Why is it that women are often more unlikely than men to take a call from a headhunter*? Are women less likely to be seen as a "flight risk"? Do their career and promotion prospects suffer as a result? Do women lack ambition or are they just, perhaps, not as good at "playing the game?"We recently shared an article entitled: "Are you too loyal to your employer?" and wrote about how important it was for women to find sponsors at work. Seeking a different take on this topic, I spoke to our co-founder, non-exec chair and experienced executive search consultant Melinda Wallman, about why, when and how to engage with headhunters or recruitment consultants.
When is the right time to engage?You should always be thinking about your marketability - internal and external. Where is your career heading? Are you in the place that best suits you now and in the near future?
Don't wait until you are feeling dissatisfied. Instead, be open minded, proactive and positive about your future. Keep extending your network and your contact base and have your future market positioning in mind.
What are the signs that you might be ready for a move?Are you feeling happy, successfully engaged? If so, you're likely to be in the right place. If, on the other hand, you don't feel as though you're growing and engaged, pause to ask why. It might be that you need a new focus internally - a new mentor or sponsor, the opportunity to work with different clients, or perhaps be staffed on a different type of project. If so, explore those internal opportunities. Or perhaps, this isn't the place for you long term and it might be time to think about a move.
How do you choose a recruiter or headhunter?The same way you'd choose any professional adviser. Do you homework. Research the market. Ask the people you trust, have them refer you. Who is the best in the market for what you do? Bear in mind the answer will be different if you're looking for in-house versus private practice and will also change depending on your practice area or the type of firm you want to target.
What should I talk about?Drill them for their knowledge and experience. Ask them what's going on in the market, particularly in your area. Where are the growth opportunities, who is on the up, where is your firm and your practice area positioned. What are the opportunities they see for someone of your background. How does your compensation compare to similarly situated lawyers at other firms.
What's your view on following a partner or partner teamThat very much depends on you, the partner team and the firms involved. Will those partners be creating opportunities that could further your career in the new firm? Or, conversely, will their departure make you more valuable to your existing firm and provide a growth opportunity for you there. The question is the same whether you stay or go: "Which platform provides the best growth opportunity for me/my career and who will support me in that growth?"
Are women really more reluctant to take those calls and if so why?Yes. Women take cold calls less frequently. Perhaps because they place more value on relationships and don't like a cold call. However, I also think they're super busy, delivering for their clients, taking on internal roles, keeping family life together. They sometimes just don't have the time to put their heads above the parapet and spend time talking about themselves and their career.
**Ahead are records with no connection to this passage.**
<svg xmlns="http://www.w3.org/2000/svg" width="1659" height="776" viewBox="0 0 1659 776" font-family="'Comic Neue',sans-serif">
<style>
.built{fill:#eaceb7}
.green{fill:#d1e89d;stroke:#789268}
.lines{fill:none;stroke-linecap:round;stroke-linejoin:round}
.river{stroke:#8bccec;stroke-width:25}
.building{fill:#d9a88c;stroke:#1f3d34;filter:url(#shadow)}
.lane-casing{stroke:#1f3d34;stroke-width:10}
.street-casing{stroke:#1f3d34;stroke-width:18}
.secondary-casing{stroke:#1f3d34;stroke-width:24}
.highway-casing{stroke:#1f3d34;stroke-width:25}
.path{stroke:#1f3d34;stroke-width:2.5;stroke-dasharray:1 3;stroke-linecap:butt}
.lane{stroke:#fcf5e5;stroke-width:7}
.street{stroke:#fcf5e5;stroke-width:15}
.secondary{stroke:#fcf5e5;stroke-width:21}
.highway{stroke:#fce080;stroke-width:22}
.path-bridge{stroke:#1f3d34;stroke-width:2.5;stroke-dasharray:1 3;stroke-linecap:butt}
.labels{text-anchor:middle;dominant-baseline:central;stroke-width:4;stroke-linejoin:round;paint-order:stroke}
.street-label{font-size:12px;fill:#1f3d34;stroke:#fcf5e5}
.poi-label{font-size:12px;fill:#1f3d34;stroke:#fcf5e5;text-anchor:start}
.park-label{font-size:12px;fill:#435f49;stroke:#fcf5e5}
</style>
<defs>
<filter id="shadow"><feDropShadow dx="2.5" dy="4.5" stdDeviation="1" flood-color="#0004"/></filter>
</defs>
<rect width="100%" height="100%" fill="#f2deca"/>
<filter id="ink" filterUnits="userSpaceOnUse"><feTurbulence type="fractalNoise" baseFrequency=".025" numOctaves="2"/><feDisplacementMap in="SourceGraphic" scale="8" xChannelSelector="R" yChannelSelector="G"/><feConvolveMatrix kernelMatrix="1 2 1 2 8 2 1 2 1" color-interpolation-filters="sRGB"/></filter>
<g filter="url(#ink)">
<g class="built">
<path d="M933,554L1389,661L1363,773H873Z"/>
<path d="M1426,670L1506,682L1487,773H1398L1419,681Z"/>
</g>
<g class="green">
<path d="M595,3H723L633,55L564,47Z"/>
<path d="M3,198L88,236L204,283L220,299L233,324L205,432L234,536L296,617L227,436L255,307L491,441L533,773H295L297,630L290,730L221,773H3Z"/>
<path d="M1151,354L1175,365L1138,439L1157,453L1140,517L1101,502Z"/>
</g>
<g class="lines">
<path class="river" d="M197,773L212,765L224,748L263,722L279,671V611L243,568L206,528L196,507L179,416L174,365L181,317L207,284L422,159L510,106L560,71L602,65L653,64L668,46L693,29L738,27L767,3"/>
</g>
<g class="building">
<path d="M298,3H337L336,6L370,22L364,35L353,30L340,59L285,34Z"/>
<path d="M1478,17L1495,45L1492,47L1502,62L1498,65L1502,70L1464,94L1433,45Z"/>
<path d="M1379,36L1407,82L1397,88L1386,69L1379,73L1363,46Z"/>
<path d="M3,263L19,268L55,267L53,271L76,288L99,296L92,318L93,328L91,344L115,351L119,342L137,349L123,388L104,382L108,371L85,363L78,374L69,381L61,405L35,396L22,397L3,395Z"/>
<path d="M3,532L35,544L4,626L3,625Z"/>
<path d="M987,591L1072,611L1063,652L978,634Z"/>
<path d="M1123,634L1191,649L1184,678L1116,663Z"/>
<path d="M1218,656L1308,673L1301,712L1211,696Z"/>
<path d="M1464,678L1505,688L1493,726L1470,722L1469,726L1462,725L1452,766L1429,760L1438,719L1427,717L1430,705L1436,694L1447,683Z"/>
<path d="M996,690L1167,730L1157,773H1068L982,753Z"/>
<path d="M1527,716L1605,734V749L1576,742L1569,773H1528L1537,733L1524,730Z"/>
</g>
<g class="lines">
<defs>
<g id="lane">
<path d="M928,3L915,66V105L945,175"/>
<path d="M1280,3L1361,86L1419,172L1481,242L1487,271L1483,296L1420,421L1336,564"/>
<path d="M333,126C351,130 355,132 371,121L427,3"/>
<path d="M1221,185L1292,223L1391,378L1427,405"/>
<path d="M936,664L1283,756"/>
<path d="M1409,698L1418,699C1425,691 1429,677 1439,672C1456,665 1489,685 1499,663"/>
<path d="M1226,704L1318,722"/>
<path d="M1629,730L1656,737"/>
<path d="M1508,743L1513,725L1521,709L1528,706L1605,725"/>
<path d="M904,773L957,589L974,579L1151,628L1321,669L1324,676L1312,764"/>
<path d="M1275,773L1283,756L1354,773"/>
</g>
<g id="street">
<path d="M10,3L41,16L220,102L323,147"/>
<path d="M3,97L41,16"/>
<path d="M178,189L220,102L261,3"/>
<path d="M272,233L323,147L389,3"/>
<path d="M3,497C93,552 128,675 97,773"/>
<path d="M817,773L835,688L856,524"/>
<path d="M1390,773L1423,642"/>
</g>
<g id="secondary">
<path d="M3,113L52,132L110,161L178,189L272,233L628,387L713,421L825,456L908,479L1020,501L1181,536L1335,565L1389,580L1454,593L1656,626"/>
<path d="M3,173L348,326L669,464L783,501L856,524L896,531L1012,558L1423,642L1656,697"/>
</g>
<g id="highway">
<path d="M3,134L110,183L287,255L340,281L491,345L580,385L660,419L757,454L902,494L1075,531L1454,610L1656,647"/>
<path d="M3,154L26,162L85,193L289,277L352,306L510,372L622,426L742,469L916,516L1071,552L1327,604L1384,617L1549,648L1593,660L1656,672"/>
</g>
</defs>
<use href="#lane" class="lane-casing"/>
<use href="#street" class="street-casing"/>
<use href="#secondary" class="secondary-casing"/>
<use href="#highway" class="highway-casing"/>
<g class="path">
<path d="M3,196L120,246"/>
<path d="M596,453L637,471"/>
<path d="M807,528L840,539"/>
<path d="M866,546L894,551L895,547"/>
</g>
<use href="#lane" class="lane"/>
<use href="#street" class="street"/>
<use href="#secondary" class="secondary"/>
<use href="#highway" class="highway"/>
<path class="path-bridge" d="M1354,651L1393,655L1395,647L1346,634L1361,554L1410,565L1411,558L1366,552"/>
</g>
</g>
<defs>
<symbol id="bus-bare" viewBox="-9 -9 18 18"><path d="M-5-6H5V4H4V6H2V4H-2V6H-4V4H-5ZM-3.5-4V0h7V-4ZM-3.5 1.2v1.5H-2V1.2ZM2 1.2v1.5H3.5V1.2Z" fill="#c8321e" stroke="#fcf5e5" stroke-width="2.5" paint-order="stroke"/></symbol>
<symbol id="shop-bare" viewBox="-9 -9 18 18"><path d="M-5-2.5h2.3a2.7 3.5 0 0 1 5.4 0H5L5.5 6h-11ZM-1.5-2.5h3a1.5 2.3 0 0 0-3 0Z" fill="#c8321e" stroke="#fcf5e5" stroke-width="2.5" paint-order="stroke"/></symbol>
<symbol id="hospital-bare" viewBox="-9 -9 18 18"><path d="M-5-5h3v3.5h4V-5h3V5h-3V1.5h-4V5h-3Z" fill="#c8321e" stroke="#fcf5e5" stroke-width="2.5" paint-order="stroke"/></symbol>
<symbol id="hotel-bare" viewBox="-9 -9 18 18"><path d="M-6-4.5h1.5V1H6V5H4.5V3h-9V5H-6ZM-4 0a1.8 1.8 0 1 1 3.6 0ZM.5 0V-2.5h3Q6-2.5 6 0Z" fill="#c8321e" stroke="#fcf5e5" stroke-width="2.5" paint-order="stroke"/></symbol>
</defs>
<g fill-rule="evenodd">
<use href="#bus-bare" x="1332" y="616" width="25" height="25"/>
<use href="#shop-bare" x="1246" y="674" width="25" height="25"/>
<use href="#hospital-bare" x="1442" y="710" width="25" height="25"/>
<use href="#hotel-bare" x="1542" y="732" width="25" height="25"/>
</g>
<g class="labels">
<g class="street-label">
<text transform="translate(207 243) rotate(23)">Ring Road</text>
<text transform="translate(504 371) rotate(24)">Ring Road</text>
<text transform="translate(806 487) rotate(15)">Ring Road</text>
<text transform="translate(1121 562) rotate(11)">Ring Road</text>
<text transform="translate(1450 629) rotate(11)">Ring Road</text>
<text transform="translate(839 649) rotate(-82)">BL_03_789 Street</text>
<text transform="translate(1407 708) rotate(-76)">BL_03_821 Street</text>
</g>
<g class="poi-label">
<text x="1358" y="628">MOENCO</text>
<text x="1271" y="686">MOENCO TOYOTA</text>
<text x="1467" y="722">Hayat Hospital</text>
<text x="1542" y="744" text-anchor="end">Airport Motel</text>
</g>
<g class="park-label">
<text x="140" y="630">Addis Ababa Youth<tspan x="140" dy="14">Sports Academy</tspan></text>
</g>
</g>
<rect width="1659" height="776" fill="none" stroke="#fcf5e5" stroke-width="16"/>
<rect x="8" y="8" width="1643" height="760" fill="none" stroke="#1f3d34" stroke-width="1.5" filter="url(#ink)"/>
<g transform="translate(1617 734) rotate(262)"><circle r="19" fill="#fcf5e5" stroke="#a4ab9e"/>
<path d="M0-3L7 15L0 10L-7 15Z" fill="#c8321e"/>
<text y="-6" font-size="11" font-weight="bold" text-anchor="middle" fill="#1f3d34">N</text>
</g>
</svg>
Also, I've noticed that where they have children and they are somehow making it work, they can feel a sense of loyalty to the firm who is "allowing them" to do that. As though they somehow owe them a debt of gratitude instead of expecting this as a right. This is also a factor in the gender pay gap - women don't negotiate hard because they feel grateful for any flexibility that their firm may have provided to help them balance work and family.
What about when women do leave? How easy is it for them to integrateSurveys that I have carried out over the years have consistently shown that female lateral hires integrate more smoothly and more quickly than men. For all the reasons above, they tend to have done a lot of research, taken their time and spent a lot of the recruitment process investigating and cementing new relationships. For them, the integration process begins from the first introduction and as a result the first 100 days tend to go more smoothly.
Also, in my experience, women rarely join firms where they do not know someone already.
How do you ensure you're a good leaver?Treat people with respect. Be courteous, leave the team in a better place than when you found it, take time to hand over properly. Explain that you're leaving the role not the people and that this is an opportunity that is right for you and your career at this point in time.
People understand that. Careers are long, you never know when you'll meet again.
Note: *The unscientific results of several conversations I've had with headhunters in the last month or so.